2. Add 1.25-1.5 cups of water to a pot and when boiling add the black lentils. Can add turmeric, garlic and onion powder and garam masala to cooking water to flavor. Do not add salt. Cook for 45 minutes or until soft ( I just tasted at intervals til I liked the softness, these are hard to overcook).
3. Meanwhile add oil to a larger pot on medium. When hot add ginger, garlic, asafoetida, fenugreek seeds, bay leaf, cinnamon, cumin seeds, cardamom, cloves and chili powder. When fragrant add onion and green chilis.
4. Allow the onion to become translucent, 5 minutes or so, then add can of tomatoes. Turn down to low, cover the pot and allow to simmer for about 30 minutes.
5. Take pan off the heat and allow to cool slightly then add to food processor or blender (take out large pieces of cinnamon and the like) and puree well.
6. Put a wire mesh strainer over the original pot and pour the tomato mixture back into the pot through the strainer adding water to get as much of the mixture through the strainer. Set heat to medium high and allow to come to a light boil.
7. Add the cashews to the food processor or blender and whir away. Add cashews to tomato mixture. Can add water to make a paste if that makes it easier to get out.
8. Add the butter and methi leaves and chili powder if desired. Add salt to taste and if tomatoes were at all bitter - honey or sugar by the tsp to taste.
9. Combine the urad dal (black lentils) drained can of kidney beans and the tomato mixture.
10. Here you can either add 1/2 C of milk or cream or yogurt. (I used full fat greek yogurt)

In Pictures
So these "black lentils" aren't really black. After soaking they were kinda pretty, like multi-colored beads. I could see everything from blue to orange.

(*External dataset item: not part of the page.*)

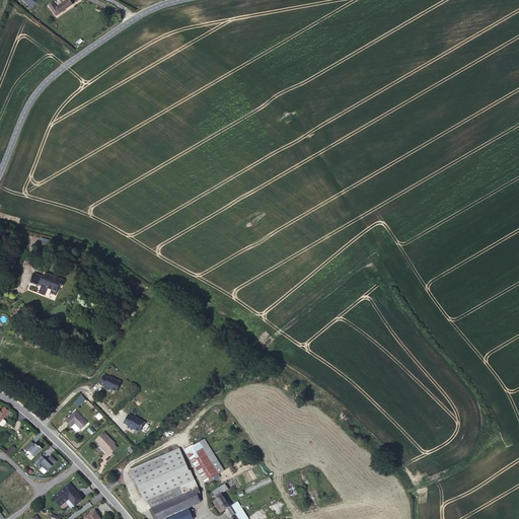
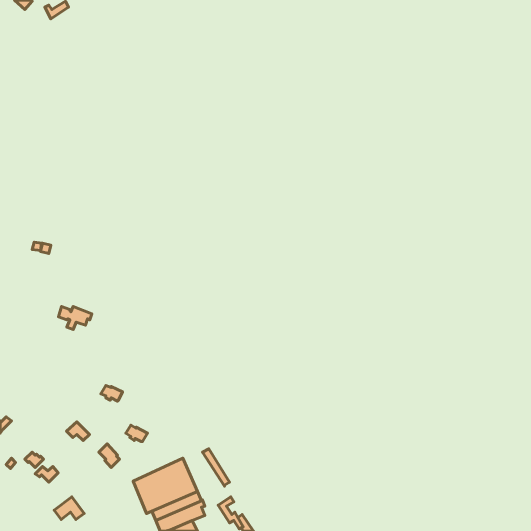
building: [29,273,62,295] -> [59,306,92,329]
building: [186,441,219,481] -> none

 Boil the lentils in spiced water until nice and soft.
 Add everything up to the tomatoes in the order of the directions.
 I actually ground my cashews first in the dry food processor. This was a good idea, however adding the wet over top and then trying to strain the cashews out was a mistake. Next time I'll wait untill after or remove the cashews first then add them after straining.
 I definitely used the food processor this time after last time's blender burn, ouch, this method was also a lot cleaner.
 So the strainer holds it self over the pot then add the pureed contents into it and use a large utensil to push it all through the strainer.
 Should look something like this when you are finished:
 Then add the cashews, black lentils, and drained/rinsed kidney beans.
 Then butter, methi leaves, salt, honey is added .

 

 So here it is with yogurt:

 And you can serve it over rice or with a flat bread or "Ind-TexMex" style with tortilla chips as I like to do.

What I Learned

1. I relearned that I love my food processor.
2. The secret to good tasting curry is puree and strain.